Your objective:
Answer these questions from the option table below:
1. What is the default value of `--gqa`?
2. What does `--lora-max-rank` limit, and what is its default?
3. What values are possible for `--format`?

Given passage:
>>>>
Text generation model with explicit configuration

mistralrs tune text [OPTIONS] --model-id <MODEL_ID>

Option	Default	Description
`-m, --model-id <MODEL_ID>`	required	HuggingFace model ID or local path to model directory
`-t, --tokenizer <TOKENIZER>`		Path to local tokenizer.json file
`-a, --arch <ARCH>`		Model architecture (auto-detected if not specified)
`--dtype <DTYPE>`	`auto`	Model data type
`--format <FORMAT>`		Model format: plain (safetensors), gguf, or ggml Auto-detected if not specified Possible values: `plain`, `gguf`, `ggml`.
`-f, --quantized-file <QUANTIZED_FILE>`		Quantized model filename(s) for GGUF/GGML (semicolon-separated for multiple)
`--tok-model-id <TOK_MODEL_ID>`		Model ID for tokenizer when using quantized format
`--gqa <GQA>`	`1`	GQA value for GGML models
`--enable-lora`	`false`	Enable dynamic LoRA without preloading an adapter. Supports text models. Qwen3.5/3.6 MoE requires automatic model selection; vision-tower adapters are unsupported
`--lora <ALIAS=SOURCE\|JSON>`		Preload a language-model LoRA adapter as ALIAS=SOURCE. Remote adapters use revision main. May be repeated. Qwen3.5/3.6 MoE conditional-generation models require auto model selection; vision-tower adapters are unsupported
`--lora-max-adapters <LORA_MAX_ADAPTERS>`	`16`	Maximum loaded LoRA aliases and, independently, resident adapter generations
`--lora-max-rank <LORA_MAX_RANK>`	`256`	Maximum rank accepted for a LoRA adapter
`--lora-max-bytes <BYTES>`	`8589934592`	Maximum memory used by loaded adapters
`--legacy-lora <SOURCE>`		Legacy LoRA adapter source for a raw GGUF or GGML model
`--legacy-lora-order <LEGACY_LORA_ORDER>`		Ordering JSON file for a legacy raw GGUF or GGML LoRA adapter
`--xlora <XLORA>`		X-LoRA adapter model ID
`--xlora-order <XLORA_ORDER>`		X-LoRA ordering JSON file
`--tgt-non-granular-index <TGT_NON_GRANULAR_INDEX>`		Target non-granular index for X-LoRA
`--quant <QUANT>`		Quantization front-door: accepts numeric levels (`2`, `3`, `4`, `5`, `6`, `8`) or raw quant names (`q4k`, `q8_0`, etc.) This prefers prebuilt UQFF from `mistralrs-community/<model>-UQFF`, so use `--isq` if you do not want to switch to a prebuilt UQFF
`--isq <IN_SITU_QUANT>`		In-situ quantization: accepts numeric levels (`2`, `3`, `4`, `5`, `6`, `8`) or raw quant names (`q4k`, `q8_0`, etc.) and quantizes the selected model in-place (in-situ)
<<<<
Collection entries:
>>>>
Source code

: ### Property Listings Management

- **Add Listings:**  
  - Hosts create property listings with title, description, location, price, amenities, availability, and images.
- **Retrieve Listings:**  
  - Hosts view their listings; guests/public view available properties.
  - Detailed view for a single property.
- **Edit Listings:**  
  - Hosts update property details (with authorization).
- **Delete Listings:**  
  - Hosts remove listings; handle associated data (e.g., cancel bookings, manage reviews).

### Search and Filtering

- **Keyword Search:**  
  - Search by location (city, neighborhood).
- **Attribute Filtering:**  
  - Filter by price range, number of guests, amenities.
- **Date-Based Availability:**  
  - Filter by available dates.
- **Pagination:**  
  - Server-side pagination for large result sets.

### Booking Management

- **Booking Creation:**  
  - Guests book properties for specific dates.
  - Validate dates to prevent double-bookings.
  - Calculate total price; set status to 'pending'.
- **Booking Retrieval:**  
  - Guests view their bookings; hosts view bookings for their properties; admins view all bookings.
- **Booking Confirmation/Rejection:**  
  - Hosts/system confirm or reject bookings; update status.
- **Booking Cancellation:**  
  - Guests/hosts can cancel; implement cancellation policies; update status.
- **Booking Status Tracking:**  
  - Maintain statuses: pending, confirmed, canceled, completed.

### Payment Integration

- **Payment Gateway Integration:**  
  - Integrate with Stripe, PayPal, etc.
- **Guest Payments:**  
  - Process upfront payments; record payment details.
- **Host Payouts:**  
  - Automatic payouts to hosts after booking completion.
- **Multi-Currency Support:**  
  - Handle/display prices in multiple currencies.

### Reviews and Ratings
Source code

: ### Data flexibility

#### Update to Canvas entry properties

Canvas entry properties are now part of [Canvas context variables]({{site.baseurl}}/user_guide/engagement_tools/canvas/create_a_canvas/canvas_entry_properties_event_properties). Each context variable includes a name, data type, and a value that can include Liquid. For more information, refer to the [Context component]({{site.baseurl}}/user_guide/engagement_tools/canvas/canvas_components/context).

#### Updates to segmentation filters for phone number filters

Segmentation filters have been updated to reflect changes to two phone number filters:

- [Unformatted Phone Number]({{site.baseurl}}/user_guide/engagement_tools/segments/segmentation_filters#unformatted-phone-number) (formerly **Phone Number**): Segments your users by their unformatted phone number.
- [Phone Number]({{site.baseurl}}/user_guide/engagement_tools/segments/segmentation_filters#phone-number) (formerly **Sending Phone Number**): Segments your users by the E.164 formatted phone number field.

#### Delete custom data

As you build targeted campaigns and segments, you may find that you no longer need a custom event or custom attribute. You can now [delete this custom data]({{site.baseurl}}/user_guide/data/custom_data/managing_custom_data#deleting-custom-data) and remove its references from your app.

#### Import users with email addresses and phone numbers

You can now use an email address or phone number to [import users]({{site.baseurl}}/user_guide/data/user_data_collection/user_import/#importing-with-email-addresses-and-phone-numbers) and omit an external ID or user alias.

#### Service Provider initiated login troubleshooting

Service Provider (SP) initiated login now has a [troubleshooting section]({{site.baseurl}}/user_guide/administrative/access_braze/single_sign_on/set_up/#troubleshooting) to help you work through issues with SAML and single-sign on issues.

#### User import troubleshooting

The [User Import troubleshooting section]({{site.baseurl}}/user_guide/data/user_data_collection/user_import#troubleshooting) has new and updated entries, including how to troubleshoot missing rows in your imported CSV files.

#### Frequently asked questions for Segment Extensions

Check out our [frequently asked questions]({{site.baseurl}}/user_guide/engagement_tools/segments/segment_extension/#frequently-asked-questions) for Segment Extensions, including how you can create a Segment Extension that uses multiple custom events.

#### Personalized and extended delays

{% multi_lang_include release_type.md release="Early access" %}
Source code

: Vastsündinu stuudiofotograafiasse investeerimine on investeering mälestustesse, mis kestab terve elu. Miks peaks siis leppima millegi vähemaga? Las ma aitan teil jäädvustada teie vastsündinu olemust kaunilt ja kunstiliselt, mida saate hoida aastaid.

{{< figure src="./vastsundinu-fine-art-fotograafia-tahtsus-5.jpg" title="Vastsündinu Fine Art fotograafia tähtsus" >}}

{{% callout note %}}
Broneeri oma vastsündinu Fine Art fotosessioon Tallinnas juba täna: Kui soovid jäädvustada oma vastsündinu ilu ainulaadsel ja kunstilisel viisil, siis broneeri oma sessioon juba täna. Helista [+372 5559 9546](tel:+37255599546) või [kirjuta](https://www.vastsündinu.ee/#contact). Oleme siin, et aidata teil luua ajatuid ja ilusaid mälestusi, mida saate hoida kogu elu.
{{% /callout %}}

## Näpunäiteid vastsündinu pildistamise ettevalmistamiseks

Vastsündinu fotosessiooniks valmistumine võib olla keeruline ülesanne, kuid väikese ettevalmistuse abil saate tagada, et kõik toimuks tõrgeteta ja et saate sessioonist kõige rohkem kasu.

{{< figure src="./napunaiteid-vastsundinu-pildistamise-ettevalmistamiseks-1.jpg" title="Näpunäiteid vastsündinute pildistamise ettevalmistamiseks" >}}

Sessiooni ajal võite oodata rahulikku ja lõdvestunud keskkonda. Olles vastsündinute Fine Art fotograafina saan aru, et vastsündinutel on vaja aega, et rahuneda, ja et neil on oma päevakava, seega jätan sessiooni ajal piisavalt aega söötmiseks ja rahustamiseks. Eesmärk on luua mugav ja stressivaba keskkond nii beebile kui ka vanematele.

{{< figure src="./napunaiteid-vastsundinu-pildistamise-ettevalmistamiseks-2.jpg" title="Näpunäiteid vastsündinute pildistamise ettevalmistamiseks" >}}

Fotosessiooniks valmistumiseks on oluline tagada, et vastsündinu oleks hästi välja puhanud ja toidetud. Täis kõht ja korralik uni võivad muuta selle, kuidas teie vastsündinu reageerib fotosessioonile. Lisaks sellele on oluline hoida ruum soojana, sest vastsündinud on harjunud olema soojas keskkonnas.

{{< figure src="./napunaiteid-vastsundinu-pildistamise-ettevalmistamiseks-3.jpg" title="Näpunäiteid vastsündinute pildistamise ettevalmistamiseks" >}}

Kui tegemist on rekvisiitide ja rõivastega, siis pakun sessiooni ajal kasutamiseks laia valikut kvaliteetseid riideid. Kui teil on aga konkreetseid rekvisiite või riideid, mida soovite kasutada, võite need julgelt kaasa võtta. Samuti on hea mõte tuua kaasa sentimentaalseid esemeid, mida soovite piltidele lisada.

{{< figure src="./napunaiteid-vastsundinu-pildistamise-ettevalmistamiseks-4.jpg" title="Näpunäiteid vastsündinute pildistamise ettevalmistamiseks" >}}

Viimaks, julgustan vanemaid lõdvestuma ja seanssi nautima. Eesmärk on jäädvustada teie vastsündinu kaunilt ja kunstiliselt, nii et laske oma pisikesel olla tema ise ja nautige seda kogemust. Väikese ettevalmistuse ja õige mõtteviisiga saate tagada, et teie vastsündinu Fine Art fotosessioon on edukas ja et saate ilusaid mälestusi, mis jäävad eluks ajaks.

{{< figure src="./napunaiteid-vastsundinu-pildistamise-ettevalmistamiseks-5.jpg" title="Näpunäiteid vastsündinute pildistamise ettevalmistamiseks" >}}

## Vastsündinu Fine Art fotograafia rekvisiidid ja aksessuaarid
<<<<
Problem solution:
1. `1`
2. The maximum rank accepted for a LoRA adapter; the default is `256`.
3. `plain`, `gguf`, and `ggml`